There are other ways to talk about it, other frames of reference that may be more useful in explaining to non-ID management, to politicians, to constituents.
Marketers. This is a way for your brands to add IdP services as a Facebooky way to deliver new value to your customers, to extend your brand into more parts of their customers’ lives, to reinforce your role as a trusted partner in their digital lives. The Trust Framework is your brand’s trustmark in the ID world, a way for your customers to know you have their backs; think Better Business Bureau.
Bank Customer. You already “sign in with X” every day. Usually just using your Facebook, WordPress, Yahoo! or Google ID. Now you’ll be able to sign in with your most trusted services. Sign in with your new credit union ID when you go shopping. Sign in with your LV ID to fashion sites. Sign in with your workplace ID to check on benefits. When you log in you’ll see two new things: new IDs you can use to sign in and “network partners” that support IDs the way Visa and Mastercard support your credit cards.

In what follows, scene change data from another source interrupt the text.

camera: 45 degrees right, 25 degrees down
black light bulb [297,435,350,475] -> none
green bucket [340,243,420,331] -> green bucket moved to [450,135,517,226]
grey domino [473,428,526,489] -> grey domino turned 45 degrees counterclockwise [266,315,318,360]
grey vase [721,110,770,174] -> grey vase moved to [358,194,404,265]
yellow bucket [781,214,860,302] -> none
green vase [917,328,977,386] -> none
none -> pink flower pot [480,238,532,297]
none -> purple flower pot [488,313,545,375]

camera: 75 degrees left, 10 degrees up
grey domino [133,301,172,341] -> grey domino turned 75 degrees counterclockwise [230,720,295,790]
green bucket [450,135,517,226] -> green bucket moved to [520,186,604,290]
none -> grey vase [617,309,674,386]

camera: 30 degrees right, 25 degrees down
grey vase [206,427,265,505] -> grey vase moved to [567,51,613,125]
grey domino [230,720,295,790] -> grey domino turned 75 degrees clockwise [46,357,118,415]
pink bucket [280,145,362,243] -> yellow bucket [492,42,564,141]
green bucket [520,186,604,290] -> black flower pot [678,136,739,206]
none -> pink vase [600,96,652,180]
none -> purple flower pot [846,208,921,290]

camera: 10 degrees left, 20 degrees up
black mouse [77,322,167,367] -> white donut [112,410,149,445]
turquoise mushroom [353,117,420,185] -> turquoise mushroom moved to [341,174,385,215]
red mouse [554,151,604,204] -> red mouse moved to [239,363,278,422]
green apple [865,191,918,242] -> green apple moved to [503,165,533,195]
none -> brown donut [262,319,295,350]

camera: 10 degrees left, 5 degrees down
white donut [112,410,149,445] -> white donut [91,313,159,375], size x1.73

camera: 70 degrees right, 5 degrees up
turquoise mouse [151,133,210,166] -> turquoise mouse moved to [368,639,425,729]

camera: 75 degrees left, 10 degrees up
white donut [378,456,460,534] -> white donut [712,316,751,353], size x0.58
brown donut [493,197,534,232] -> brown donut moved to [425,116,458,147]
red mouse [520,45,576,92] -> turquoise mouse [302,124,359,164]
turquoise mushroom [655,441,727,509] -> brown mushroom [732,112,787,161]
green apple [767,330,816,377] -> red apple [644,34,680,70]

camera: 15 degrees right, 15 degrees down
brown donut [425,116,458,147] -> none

Alternate voices let you simplify how much detail to show; highlight how different stakeholders prioritize the ecosystem’s value; and use more natural language than the ID community’s own jargon. My conceptual model of an airplane might not explain how it really flies, but it might be enough for me to board.
Good points all – this deck _is_ for the IDESG community itself – as a frame of reference upon which to hang the work itself. There are certainly other narratives for consumption in the real world: this is not that.
My hope for this is to give the IDESG a way of describing the complexity in the already-extant ID ecosystem – so the ID Ecosystem can see beyond formal Trust Frameworks in the 800-63 pattern & enable the new emerging patterns and different structures that achieve the NSTIC vision but in different ways.